Wahrheitsbesitzer sind die grösste Plage der Menschheit. Nie sterben sie aus, immer kommen sie wieder. Sie bedienten die Folterwerkzeuge der Inquisition, schichteten Scheiterhaufen auf, verbrannten Ketzer und Hexen, bauten Gulags und Konzentrationslager. Immer auf der Lauer, warten sie darauf, ihr Regime aufzuziehen. Stets geben sie sich als VerbĂŒndete des Guten aus, als GralshĂŒter des Göttlichen, dessen, was uns das Höchste ist. Doch die Wahrheitsbesitzer sind nicht die Guten, sie sind die Bösen, weil sie das Gute nur missbrauchen, um zu herrschen.

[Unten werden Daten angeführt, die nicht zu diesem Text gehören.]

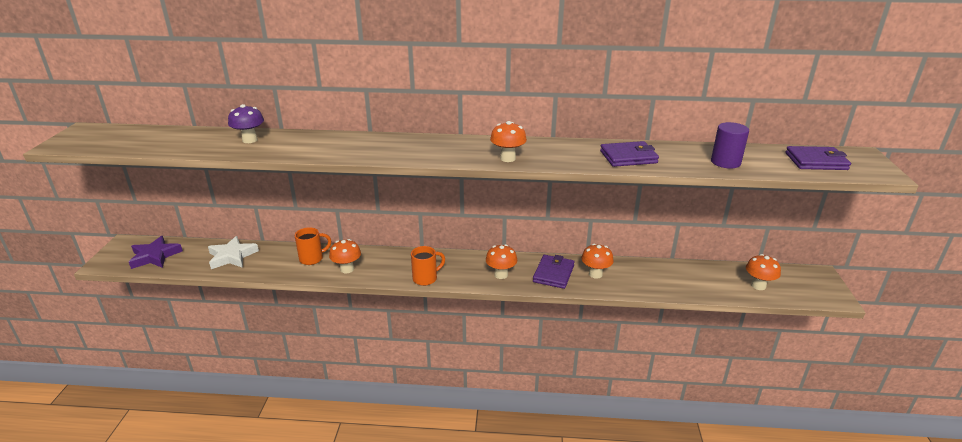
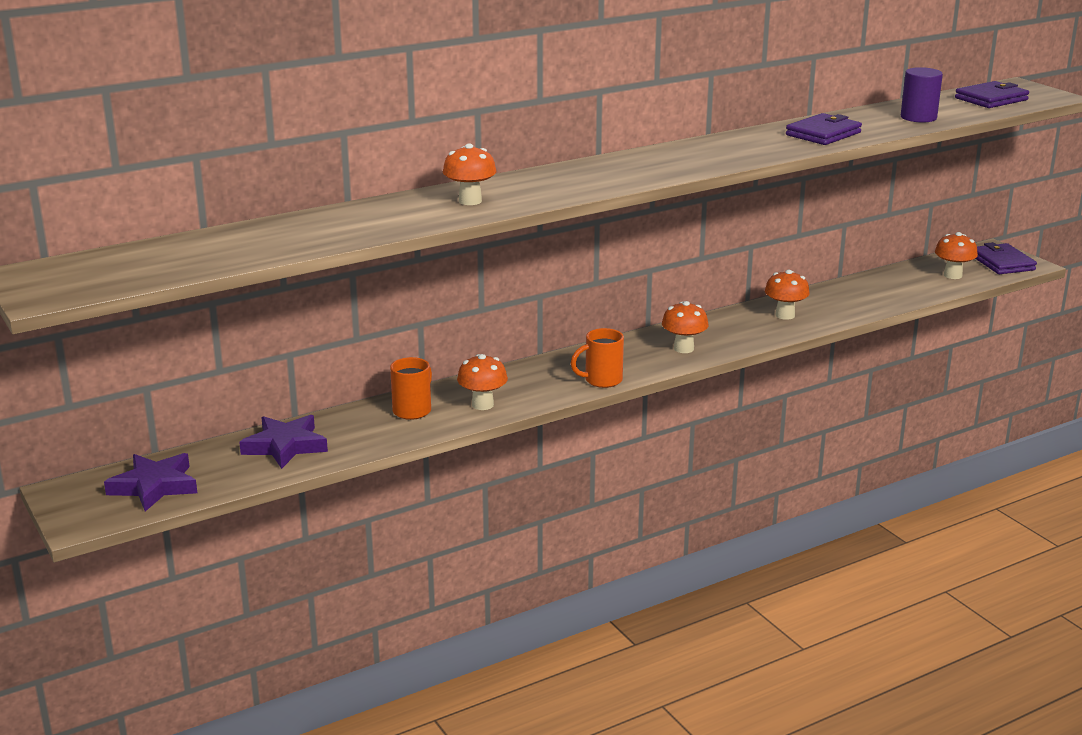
camera: 35 degrees left, 5 degrees down
white star [208,236,259,269] -> purple star [239,415,328,469]
purple mushroom [228,104,264,143] -> none
orange mug [411,246,445,286] -> orange mug turned 135 degrees counterclockwise [571,328,624,388]
orange mushroom [490,121,527,162] -> orange mushroom moved to [443,144,496,205]
purple wallet [533,255,575,289] -> purple wallet moved to [975,242,1037,274]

Wahrheitsbesitzer wollen keine Probleme lösen, sie wollen die Menschheit retten, den Planeten, das Klima. Wahrheitsbesitzer gehen aufs Ganze. Sie sind verliebt in Abstraktionen. Ihr Lieblingswort heisst «Menschheit». FĂŒr den einzelnen Menschen haben sie nichts ĂŒbrig, er muss betreut, beherrscht, kontrolliert, am freien Reden und Denken gehindert, zum Guten geprĂŒgelt werden. Nichts trauen die Wahrheitsbesitzer dem Einzelnen zu, sich selber und der Menschheit aber alles. Was sich ihrer Herrschaft widersetzt, bekĂ€mpfen sie.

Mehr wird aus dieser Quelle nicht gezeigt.